» Selected excerpt
━━━━━━━━━━
Ensuring Your Insurance is Indeed in Effect

Liability-InsuranceBy Renee Montgomery While seemingly mundane and innocuous, insurance certificates require oversight and attention. Insurance certificates are exchanged for loans as confirmation that insurance is indeed in effect. They’re not a legal agreement, though, so it’s important that the loan contract itself include language that the borrower is responsible to insure, as well as cite all conditions of insurance. However, because it’s easier for a museum to sort out insurance details in advance during COI stage rather than sue and recover from another institution afterwards for breach of contract, COIs should be closely examined. COIs can bring to the surface aspects of the borrower’s insurance that may require a change or resolution, for instance if policy exclusions differ from those stated on the loan contract, if transits or off-site locations are not in fact covered as thought, or even if the insurance is about to expire.

Some museums are provided with a COI template by their agency so they can distribute the document themselves to lenders, while other museums must ask their broker to provide certificates directly to lenders. In the latter instance, occasionally brokers are not informed of lenders’ special terms before making out the COIs. COIs should match any special contractual obligations your lenders may have.

When receiving a COI from a borrower, review it carefully to ensure the following is accurate: the list of works, dates of the loan, time period (should be wall-wall if both transits to and from your institution will be covered), values (in agreed currency), and your museum’s name as lender. The COI should cite your museum and its directors, officers, trustees, employees, and agents as additionally assured and/or waive subrogation rights against these parties. This prevents the borrower’s insurance company from settling a claim and then coming back and suing your institution to recoup its losses, for instance if the underwriters believe your packing was at fault. The oft-seen wording “Certificate issued to ABC Museum” is insufficient. For museums receiving insurance certificates for general liability from contractors, special events, etc., the COI should also indicate the required limits of coverage.

Some museums also ask to be named as “loss payee” which should also be reflected on the form, giving the owner the right to deal directly with the insurance company, among other privileges. Of course before granting the “additionally assured,” “waiver of subrogation,” or “loss payee” language to lenders, your museum, as the insurer, should consult with your broker first, especially with respect to commercial packers, forwarders, or shippers (e.g., airlines).
━━━━━━━━━━
» Exercise data
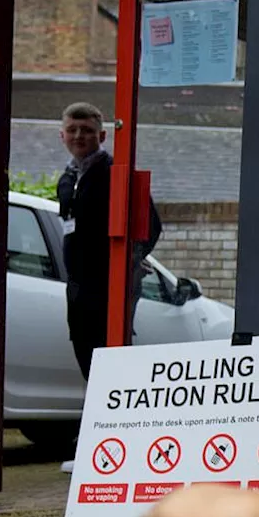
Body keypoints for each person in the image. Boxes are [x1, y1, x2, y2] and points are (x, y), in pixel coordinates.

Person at [56, 102, 161, 381]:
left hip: (109, 292)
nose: (79, 136)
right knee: (89, 370)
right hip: (78, 293)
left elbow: (151, 226)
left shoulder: (115, 173)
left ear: (102, 137)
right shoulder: (67, 178)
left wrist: (126, 262)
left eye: (87, 130)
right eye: (72, 130)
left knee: (111, 374)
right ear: (62, 135)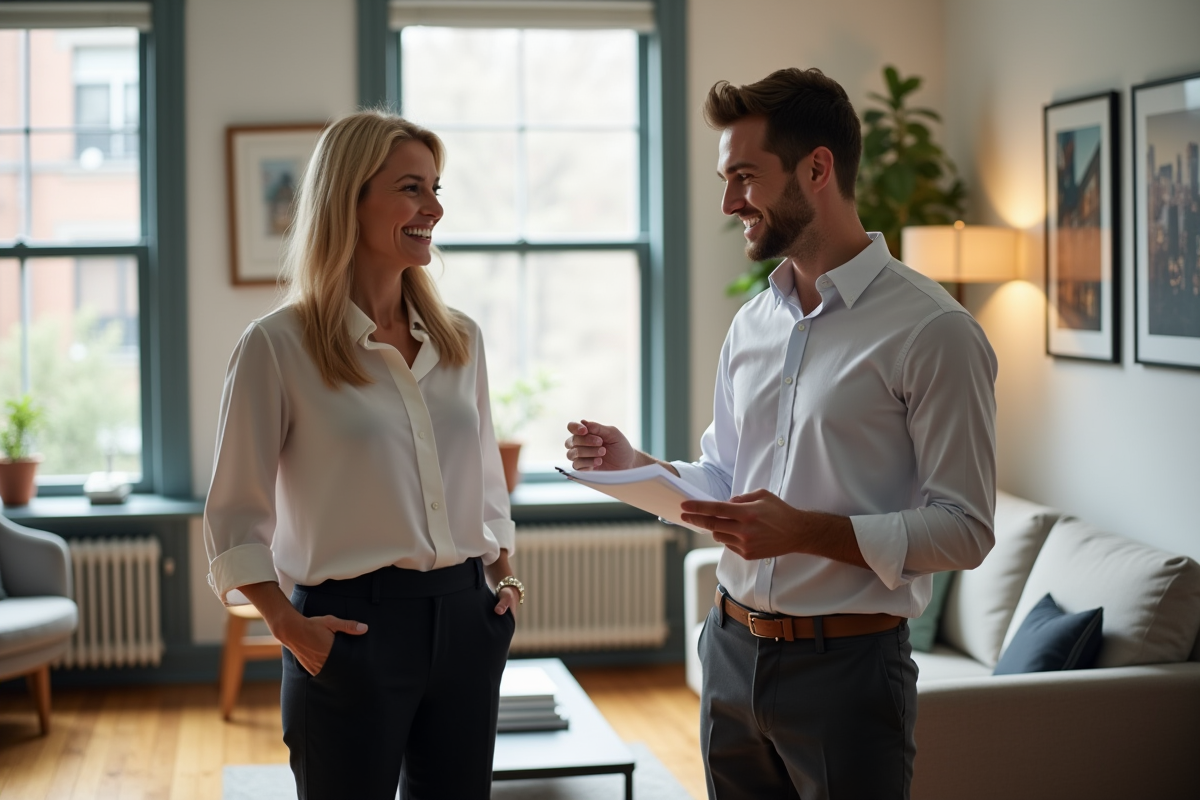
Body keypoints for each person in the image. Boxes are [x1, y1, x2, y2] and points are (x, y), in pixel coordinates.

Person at [565, 68, 997, 799]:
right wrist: (636, 464)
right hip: (730, 652)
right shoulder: (752, 324)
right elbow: (724, 479)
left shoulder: (934, 331)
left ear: (817, 169)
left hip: (849, 672)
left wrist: (804, 532)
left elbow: (966, 530)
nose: (729, 202)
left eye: (745, 177)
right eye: (726, 179)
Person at [204, 111, 523, 800]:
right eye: (411, 188)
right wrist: (289, 627)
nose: (434, 208)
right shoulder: (277, 346)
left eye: (436, 189)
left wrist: (504, 582)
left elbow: (484, 481)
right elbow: (233, 512)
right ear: (348, 199)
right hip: (348, 629)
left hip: (467, 620)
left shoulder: (461, 340)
━━━━━━━━━━
According to the article on insurance certificates, why are insurance certificates exchanged for loans? The items have no connection to the article on insurance certificates.

» Exercise answer
They serve as confirmation that insurance is indeed in effect.